• WORK REQUIRED
From the records below, return every line containing the word "offre".

• DATA EXTRACTS
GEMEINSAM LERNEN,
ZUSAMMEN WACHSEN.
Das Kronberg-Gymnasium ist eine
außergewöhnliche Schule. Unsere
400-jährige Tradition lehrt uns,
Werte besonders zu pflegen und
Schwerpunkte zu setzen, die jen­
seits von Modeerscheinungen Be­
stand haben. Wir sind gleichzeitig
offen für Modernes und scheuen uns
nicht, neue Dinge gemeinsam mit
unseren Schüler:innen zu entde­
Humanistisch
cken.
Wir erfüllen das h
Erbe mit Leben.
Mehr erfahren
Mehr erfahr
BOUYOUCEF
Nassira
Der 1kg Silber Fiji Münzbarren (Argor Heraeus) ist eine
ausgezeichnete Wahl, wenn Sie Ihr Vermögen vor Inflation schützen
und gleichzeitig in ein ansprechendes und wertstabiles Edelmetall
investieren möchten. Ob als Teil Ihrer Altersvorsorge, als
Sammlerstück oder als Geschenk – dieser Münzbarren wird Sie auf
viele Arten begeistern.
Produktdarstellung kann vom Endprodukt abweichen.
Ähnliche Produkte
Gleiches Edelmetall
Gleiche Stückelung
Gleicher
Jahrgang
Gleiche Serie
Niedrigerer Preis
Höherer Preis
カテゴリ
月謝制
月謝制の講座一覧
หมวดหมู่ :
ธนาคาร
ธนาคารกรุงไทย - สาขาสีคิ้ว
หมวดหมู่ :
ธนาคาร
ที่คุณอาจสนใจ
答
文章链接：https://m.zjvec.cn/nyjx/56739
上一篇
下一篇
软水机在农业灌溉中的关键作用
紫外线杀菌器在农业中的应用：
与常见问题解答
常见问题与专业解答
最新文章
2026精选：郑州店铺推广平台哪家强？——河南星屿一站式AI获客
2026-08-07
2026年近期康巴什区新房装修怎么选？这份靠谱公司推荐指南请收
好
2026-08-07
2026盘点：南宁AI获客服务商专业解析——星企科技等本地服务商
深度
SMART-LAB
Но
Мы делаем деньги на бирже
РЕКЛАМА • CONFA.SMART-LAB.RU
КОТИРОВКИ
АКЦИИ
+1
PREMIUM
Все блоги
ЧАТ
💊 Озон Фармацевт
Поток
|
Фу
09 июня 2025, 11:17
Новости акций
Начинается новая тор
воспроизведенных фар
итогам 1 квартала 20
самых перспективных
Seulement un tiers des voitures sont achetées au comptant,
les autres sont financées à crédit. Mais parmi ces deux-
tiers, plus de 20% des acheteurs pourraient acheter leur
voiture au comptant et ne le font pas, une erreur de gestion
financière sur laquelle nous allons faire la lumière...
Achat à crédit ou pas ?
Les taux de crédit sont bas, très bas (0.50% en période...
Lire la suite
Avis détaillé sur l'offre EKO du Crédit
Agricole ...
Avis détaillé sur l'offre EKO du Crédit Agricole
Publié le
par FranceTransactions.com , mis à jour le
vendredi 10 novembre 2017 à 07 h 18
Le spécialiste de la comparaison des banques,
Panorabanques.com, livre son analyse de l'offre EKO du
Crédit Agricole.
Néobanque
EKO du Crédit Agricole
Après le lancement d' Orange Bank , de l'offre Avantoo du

• ANSWER BOX
Avis détaillé sur l'offre EKO du Crédit
Avis détaillé sur l'offre EKO du Crédit Agricole
Panorabanques.com, livre son analyse de l'offre EKO du
Après le lancement d' Orange Bank , de l'offre Avantoo du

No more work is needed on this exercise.